Texte d'étude >>
◇ ◇ ◇ ◇ ◇
Par courrier du 3 août 2017, la société Admirall & Co notifiait à la société Santander Consumer Banque sa volonté de résoudre le contrat de vente, avec comme conséquence, la résiliation du contrat de prêt.
Le 14 novembre 2017, la société Admirall & Co, par la voix de son conseil réitérait auprès du vendeur une demande de résolution de la vente. En réponse la société Euroauto 73 lui faisait parvenir un protocole d'accord déjà signé mais qui ne prévoyait pas le remboursement intégral, notamment la TVA qu'elle avait pourtant réglée. En conséquence ce protocole n'a jamais été accepté.
Par actes d'huissier des 26 et 29 novembre 2018, la société Admirall & Co a assigné la société Euroauto 73 et la société Santander Consumer Banque devant le tribunal de commerce de Chambéry afin d'obtenir la résolution des contrats litigieux.
Par jugement en date du 18 juillet 2019, le tribunal de commerce de Chambéry a ordonné la suspension du contrat de prêt jusqu'à l'issue définitive du litige.
Par jugement contradictoire du 13 janvier 2021, le tribunal de commerce de Chambéry a :
- débouté la société Admirall & Co de ses demandes,
- ordonné à la société Admirall & Co de reprendre le paiement des échéances du crédit dans un délai de 45 jours suivant le prononcé du jugement et jusqu'à l'extinction de la dette,
- condamné la société Admirall & Co aux dépens de l'instance,
- liquidé les frais de greffe,
- débouté les parties de leurs autres demandes.
Par déclaration du 8 février 2021, la société Admirall & Co a interjeté appel du jugement.
Dans ses dernières conclusions notifiées par voie électronique le 15 septembre 2021, auxquelles il convient de se référer pour un plus ample exposé des moyens, la société Admirall & Co demande à la cour de :
- réformer le jugement rendu le 14 janvier 2021 par le tribunal de commerce de Chambéry en ce qu'il l'a déboutée de l'ensemble de ses demandes, et statuant à nouveau :
A titre principal
- prononcer la nullité de la vente entre elle et la société Euroauto 73 et ordonner la restitution des prestations échangées,
A titre subsidiaire,
- prononcer la résolution de la vente intervenue entre elle et la société Euroauto 73 et condamner la société Euroauto 73 à restituer le prix de la vente à savoir 34 721,77 euros TTC,
En tout état de cause,
- prononcer la résolution du contrat de prêt indissociable du contrat de vente souscrit auprès de la société Santander Consumer Banque pour l'achat du véhicule,
- condamner la société Santander Consumer Banque à rembourser les sommes versées par monsieur [W], à savoir 8 685,30 euros (à parfaire jusqu'en fin de cause),
- condamner la société Euroauto 73 à lui verser la somme de 23 887,82 euros de dommages et intérêts en réparation de son préjudice (à parfaire jusqu'en fin de cause),
- condamner la société Euroauto 73 à lui verser la somme de 87 187,35 euros à titre de dommages et intérêts en réparation de son préjudice constitué par la perte de chance de développer son activité et par conséquent du gain manqué (à parfaire jusqu'en fin de cause),
- débouter la société Euroauto 73 et la société Santander Consumer Banque de l'ensemble de leurs demandes, fins et conclusions,
- condamner la société Euroauto 73 et la société Santander Consumer Banque in solidum au paiement de 5 000 euros au titre de l'article 700 du code de procédure civile pour la procédure en première instance et la somme de 5 000 euros au titre de la présente procédure ainsi qu'aux entiers dépens en ce compris les dépens de première instance.
◇ ◇ ◇ ◇ ◇
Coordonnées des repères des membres
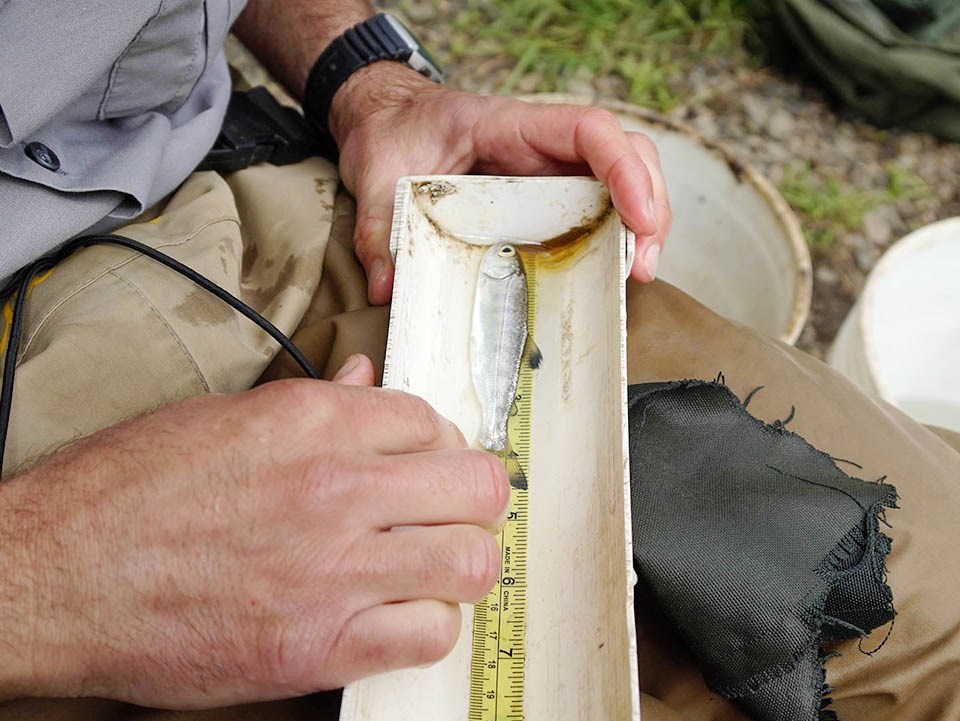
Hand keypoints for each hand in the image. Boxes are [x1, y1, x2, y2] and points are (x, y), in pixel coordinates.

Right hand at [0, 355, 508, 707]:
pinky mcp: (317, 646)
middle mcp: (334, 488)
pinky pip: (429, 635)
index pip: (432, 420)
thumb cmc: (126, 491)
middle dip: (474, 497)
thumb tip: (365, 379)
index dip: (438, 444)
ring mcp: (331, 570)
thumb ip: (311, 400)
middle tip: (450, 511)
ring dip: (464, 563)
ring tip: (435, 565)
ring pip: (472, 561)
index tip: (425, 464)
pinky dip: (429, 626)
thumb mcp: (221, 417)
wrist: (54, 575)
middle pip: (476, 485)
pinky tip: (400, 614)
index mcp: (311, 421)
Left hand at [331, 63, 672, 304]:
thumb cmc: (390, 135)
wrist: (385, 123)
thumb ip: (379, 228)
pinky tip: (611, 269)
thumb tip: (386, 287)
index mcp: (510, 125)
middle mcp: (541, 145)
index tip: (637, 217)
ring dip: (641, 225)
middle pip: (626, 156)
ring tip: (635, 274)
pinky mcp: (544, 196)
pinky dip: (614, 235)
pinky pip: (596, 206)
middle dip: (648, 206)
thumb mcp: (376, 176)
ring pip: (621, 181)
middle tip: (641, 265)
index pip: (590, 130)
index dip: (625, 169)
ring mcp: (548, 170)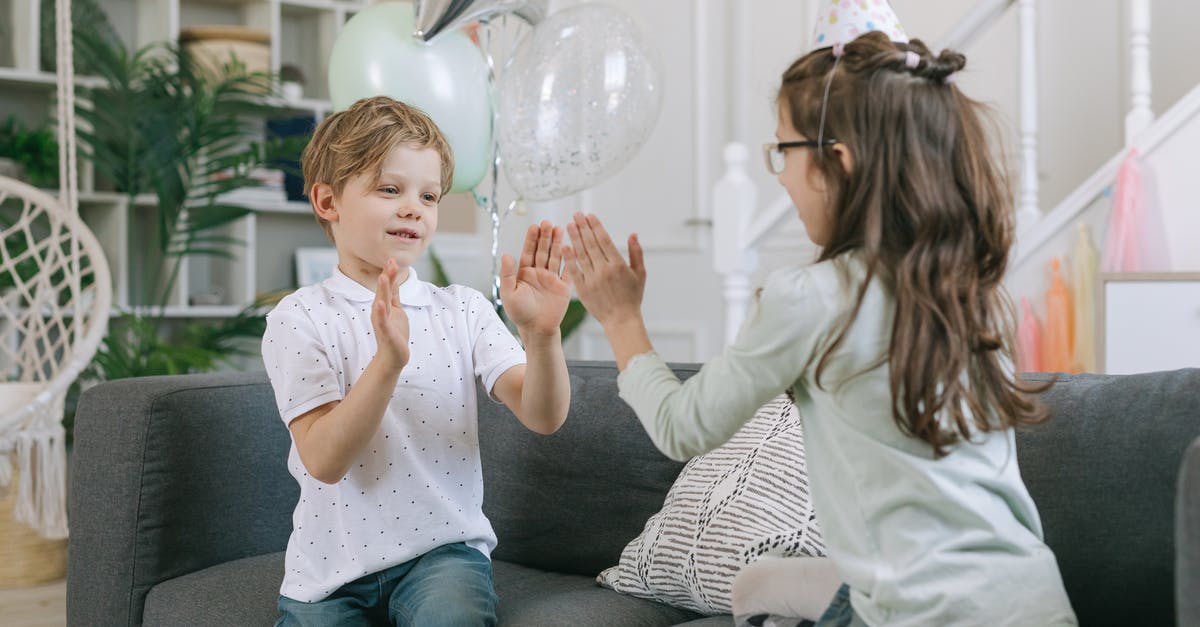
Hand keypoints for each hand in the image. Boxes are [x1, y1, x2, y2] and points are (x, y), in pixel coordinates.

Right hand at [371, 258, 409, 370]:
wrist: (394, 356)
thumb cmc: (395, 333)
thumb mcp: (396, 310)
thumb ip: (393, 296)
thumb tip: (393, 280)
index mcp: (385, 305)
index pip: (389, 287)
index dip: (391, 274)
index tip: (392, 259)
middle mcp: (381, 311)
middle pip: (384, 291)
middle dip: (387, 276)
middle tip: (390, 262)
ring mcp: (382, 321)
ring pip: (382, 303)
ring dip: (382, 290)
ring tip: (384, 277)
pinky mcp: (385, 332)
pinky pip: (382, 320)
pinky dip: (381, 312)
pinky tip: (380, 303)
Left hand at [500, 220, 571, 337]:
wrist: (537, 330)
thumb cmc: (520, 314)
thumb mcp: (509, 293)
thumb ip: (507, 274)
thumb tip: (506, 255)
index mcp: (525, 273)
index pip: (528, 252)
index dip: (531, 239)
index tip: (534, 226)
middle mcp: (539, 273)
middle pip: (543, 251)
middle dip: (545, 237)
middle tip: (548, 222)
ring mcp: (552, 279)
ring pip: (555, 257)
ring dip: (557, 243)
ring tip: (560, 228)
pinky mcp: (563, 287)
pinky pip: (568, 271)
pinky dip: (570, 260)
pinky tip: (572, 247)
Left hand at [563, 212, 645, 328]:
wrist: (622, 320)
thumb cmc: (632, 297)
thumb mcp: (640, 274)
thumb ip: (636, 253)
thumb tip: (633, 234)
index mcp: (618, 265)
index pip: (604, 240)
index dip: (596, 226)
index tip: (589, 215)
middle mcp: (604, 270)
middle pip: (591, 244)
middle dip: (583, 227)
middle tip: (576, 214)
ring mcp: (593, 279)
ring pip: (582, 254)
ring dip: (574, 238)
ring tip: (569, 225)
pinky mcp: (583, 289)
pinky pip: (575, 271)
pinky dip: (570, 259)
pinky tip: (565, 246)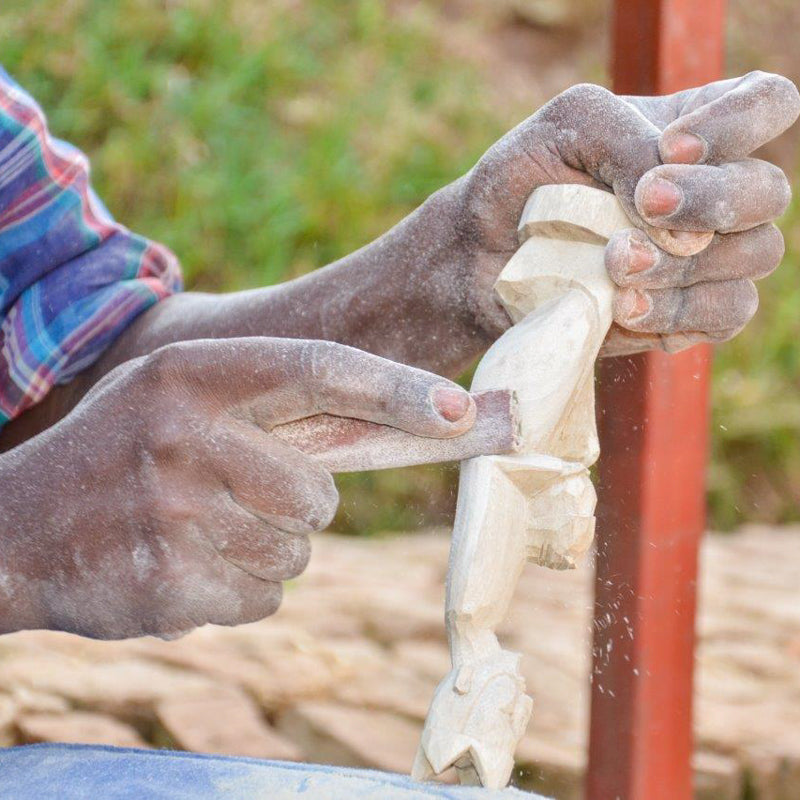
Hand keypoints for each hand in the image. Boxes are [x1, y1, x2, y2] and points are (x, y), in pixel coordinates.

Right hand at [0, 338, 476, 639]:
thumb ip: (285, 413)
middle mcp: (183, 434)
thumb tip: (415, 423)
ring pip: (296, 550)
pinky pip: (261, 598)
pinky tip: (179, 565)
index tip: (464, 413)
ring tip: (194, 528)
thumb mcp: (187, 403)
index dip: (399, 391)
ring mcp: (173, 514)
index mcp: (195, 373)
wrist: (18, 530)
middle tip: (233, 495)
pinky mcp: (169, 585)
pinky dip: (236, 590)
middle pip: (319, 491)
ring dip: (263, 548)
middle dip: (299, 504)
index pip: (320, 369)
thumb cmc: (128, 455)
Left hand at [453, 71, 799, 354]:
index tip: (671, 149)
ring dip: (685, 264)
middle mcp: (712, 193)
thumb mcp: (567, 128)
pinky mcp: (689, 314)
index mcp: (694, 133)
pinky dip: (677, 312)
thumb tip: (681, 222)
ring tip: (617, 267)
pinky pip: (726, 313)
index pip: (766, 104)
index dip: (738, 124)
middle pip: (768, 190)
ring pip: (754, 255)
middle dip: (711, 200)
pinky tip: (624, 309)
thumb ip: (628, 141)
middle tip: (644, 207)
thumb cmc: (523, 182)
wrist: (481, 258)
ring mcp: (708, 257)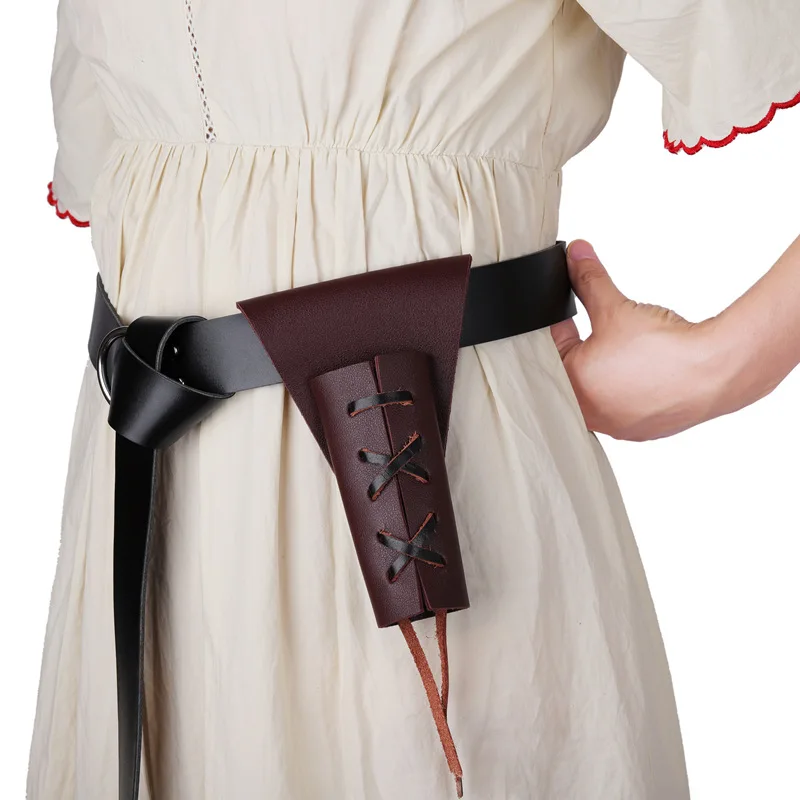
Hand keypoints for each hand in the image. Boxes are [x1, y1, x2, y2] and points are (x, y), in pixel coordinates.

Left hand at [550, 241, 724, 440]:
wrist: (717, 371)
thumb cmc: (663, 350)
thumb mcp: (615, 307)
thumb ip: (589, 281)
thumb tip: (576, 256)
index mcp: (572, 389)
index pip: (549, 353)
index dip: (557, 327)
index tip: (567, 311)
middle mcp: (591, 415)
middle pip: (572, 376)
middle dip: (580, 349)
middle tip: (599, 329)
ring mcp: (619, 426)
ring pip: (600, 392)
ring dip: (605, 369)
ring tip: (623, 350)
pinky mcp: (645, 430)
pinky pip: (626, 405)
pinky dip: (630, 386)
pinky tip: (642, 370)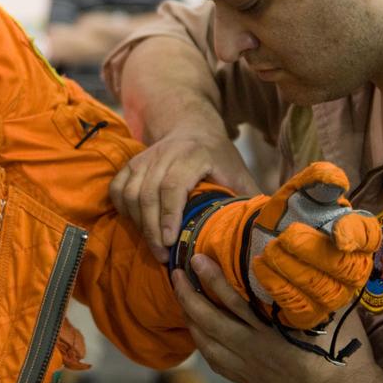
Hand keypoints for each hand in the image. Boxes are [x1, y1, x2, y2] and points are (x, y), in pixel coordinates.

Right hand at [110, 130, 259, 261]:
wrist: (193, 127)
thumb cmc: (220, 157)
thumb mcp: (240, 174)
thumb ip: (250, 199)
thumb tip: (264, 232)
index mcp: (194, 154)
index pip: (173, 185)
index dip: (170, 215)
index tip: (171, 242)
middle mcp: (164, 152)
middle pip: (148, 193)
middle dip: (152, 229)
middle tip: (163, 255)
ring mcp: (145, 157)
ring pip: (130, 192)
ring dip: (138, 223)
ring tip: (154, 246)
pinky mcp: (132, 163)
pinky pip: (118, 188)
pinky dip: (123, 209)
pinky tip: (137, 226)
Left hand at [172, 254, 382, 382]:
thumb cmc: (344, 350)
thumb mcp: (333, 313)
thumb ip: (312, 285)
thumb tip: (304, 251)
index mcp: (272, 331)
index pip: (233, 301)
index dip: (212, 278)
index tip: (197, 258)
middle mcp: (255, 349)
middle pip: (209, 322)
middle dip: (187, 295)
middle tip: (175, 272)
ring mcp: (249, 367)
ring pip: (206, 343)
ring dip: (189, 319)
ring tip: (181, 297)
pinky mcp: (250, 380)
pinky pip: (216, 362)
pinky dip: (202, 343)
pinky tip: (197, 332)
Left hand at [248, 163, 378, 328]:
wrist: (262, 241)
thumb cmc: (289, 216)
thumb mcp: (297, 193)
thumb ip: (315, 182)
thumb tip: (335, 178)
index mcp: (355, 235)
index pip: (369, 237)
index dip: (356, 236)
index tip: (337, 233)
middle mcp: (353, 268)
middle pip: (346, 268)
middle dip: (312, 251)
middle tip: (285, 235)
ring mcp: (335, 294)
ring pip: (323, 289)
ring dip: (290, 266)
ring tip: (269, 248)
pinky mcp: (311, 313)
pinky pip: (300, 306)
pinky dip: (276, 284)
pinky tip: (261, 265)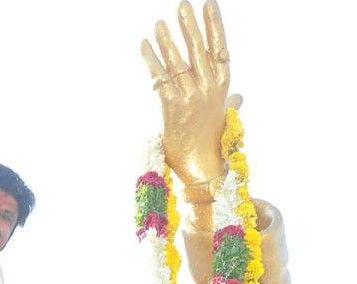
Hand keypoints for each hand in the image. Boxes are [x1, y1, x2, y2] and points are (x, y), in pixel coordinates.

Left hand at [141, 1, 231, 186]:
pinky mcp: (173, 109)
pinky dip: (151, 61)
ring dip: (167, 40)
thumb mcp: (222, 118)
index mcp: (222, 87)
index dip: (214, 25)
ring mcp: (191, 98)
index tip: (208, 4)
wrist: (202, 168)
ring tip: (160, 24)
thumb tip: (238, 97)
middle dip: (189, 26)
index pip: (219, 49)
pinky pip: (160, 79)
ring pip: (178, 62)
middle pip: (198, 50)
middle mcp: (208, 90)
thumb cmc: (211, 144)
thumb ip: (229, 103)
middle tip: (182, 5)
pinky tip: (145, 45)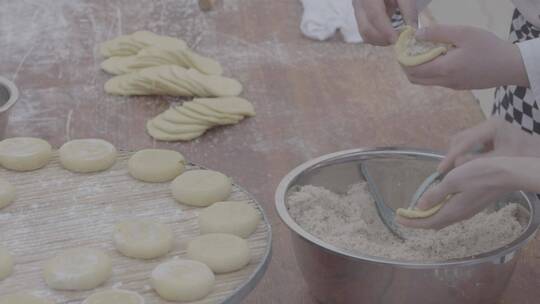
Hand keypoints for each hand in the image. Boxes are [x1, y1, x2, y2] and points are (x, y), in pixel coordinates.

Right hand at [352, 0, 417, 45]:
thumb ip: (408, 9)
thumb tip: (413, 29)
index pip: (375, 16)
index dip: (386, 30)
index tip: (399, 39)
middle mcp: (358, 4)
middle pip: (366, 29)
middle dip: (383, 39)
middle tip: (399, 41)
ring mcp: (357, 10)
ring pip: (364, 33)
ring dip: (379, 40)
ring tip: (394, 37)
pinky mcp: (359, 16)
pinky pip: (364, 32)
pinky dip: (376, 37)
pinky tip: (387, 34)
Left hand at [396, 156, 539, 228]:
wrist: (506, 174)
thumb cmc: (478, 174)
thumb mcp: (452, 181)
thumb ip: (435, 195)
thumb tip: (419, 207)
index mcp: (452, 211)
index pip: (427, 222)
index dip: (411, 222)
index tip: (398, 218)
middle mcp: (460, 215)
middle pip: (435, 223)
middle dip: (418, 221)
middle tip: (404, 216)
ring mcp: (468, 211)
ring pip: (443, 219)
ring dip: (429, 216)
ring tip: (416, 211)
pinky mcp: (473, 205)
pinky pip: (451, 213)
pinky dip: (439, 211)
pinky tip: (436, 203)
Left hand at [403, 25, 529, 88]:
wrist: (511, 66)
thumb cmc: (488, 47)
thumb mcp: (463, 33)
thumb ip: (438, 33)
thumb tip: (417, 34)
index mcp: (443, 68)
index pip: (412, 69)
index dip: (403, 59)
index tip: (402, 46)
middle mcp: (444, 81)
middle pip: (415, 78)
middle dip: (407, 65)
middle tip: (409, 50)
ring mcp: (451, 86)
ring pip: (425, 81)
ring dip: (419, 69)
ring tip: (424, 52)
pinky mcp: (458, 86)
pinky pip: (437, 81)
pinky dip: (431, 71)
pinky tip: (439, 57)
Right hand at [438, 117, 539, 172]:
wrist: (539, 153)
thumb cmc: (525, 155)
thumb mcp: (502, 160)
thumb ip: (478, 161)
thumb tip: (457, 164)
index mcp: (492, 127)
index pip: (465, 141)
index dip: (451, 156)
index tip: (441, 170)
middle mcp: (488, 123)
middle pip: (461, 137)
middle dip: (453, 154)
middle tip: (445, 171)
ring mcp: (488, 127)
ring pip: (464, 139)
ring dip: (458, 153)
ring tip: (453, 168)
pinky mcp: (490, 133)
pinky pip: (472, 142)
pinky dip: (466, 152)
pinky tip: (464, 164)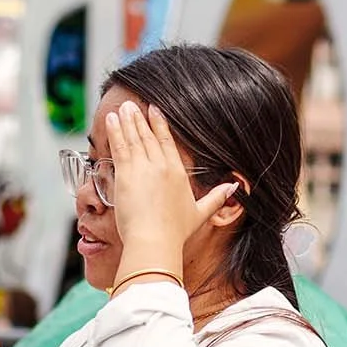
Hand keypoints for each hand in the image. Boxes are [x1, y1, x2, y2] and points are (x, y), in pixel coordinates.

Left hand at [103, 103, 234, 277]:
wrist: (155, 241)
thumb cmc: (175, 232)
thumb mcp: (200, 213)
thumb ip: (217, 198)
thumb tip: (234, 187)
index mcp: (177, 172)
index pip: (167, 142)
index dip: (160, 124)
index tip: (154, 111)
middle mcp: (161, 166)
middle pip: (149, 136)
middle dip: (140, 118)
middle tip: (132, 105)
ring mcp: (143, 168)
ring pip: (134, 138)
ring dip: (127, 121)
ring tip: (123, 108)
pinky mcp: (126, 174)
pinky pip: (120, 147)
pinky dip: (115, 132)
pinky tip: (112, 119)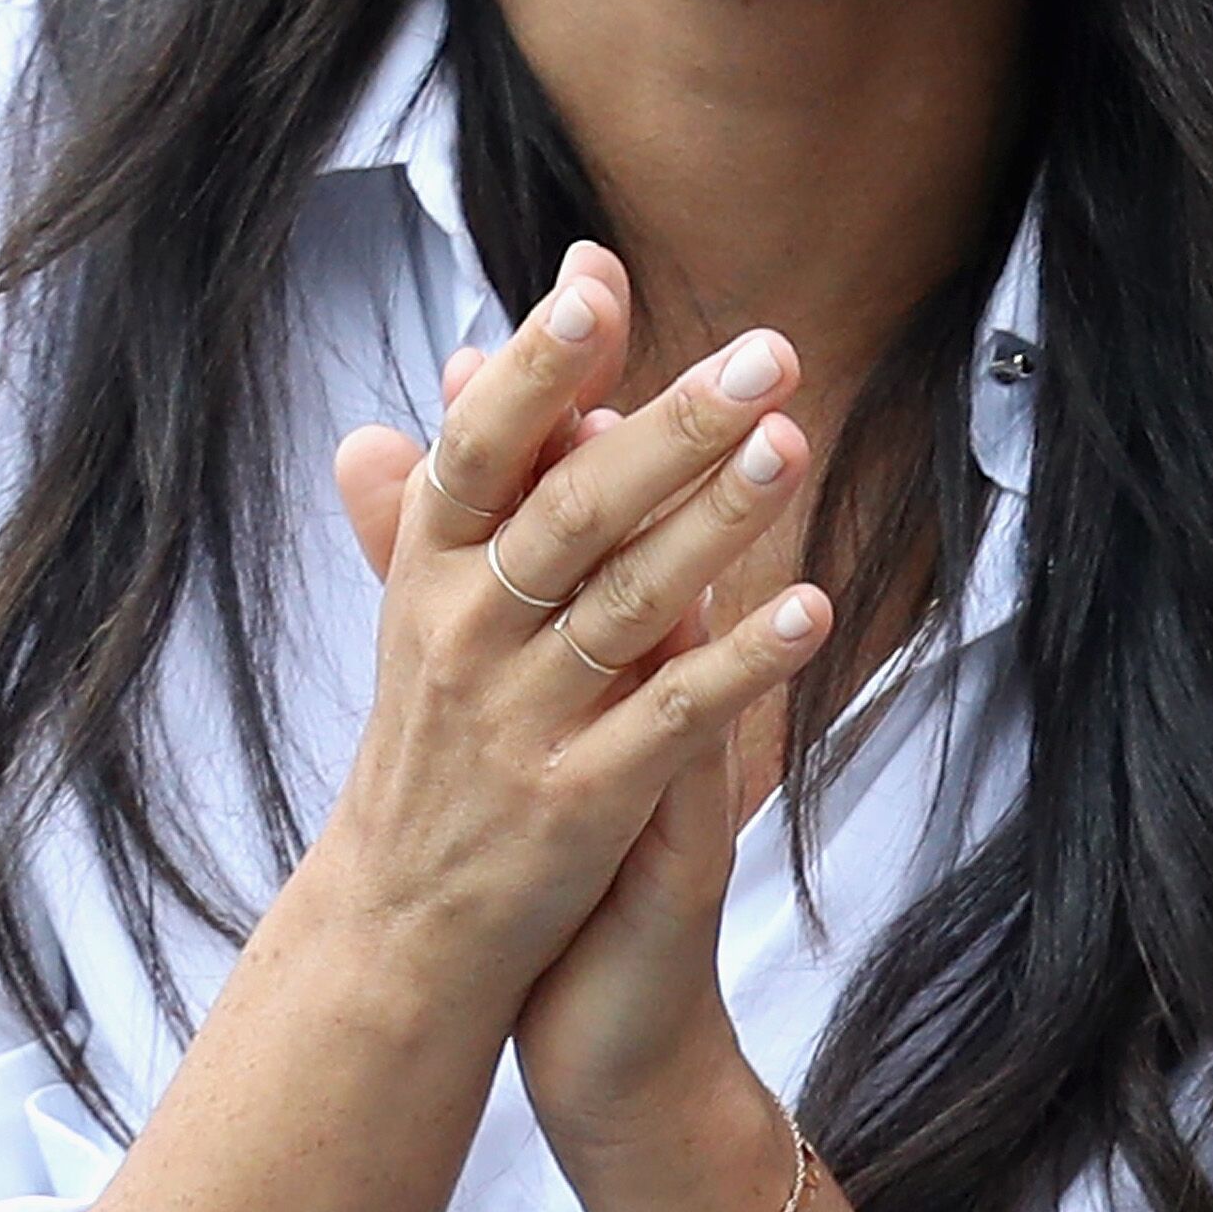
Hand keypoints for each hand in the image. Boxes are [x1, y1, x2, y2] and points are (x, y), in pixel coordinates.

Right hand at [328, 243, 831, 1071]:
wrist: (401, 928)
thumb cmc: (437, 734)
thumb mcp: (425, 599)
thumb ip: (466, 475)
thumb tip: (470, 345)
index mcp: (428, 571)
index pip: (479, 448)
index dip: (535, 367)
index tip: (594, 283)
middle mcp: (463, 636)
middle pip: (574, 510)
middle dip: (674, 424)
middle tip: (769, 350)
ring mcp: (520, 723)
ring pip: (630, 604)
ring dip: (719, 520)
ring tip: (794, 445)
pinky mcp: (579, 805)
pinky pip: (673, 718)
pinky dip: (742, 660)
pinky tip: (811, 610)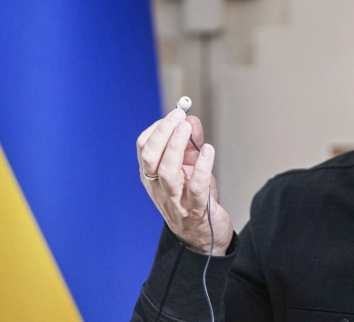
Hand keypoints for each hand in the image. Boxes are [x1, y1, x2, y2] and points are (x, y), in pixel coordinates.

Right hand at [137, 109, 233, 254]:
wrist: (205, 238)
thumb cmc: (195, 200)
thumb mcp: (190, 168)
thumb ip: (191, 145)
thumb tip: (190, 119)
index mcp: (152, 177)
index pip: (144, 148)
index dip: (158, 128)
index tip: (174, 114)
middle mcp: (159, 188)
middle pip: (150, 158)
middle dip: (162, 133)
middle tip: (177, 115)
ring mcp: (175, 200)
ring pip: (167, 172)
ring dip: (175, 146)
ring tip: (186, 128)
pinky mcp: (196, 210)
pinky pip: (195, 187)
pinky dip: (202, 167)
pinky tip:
◇ ◇ ◇ ◇ ◇
Travail à faire >>
**a.** D'après le texte sur le litige, énumérez toutes les mesures prononcées par le tribunal de commerce de Chambéry dans son jugement contradictoire du 13 janvier 2021.
**b.** Expliquez, en vous appuyant sur le texte sur le litige, pourquoi le protocole d'accord envoyé par la société Euroauto 73 n'a jamais été accepté.
**c.** Réécrivez le passage du texte sur le litige allant de « Par jugement en » jusqu'à « leurs autres demandes. » inclus, en remplaçant « la société Admirall & Co » par « la société demanderesse ».

Résultats des tâches >>
**a.**
- Débouter la société Admirall & Co de ses demandes.
- Ordonner à la société Admirall & Co de reprendre le paiement des échéances du crédit dans un délai de 45 jours suivant le prononcé du jugement et jusqu'à l'extinction de la dette.
- Condamner la société Admirall & Co aux dépens de l'instance.
- Liquider les frais de greffe.
- Débouter les parties de leurs autres demandes.

**b.** Ce protocole, déjà signé, ne prévoyait pas le remboursement intégral. Il n'incluait notamment pas la TVA que la société Admirall & Co avait pourtant réglée. C'est pour cette raison qu'il n'a jamais été accepté.

**c.**
Par jugement en date du 18 juillet 2019, le tribunal de commerce de Chambéry a ordonné la suspension du contrat de prêt jusqu'à l'issue définitive du litige.
Par jugement contradictoire du 13 janvier 2021, le tribunal de commerce de Chambéry a :
- débouté la société demanderesse de ses demandes,
- ordonné à la société demanderesse de reprendre le paiement des échéances du crédit dans un délai de 45 jours suivant le prononcé du jugement et jusqu'à l'extinction de la dette,
- condamné la société demanderesse aux dépens de l'instance,
- liquidé les frais de greffe,
- débouté les parties de leurs autres demandes.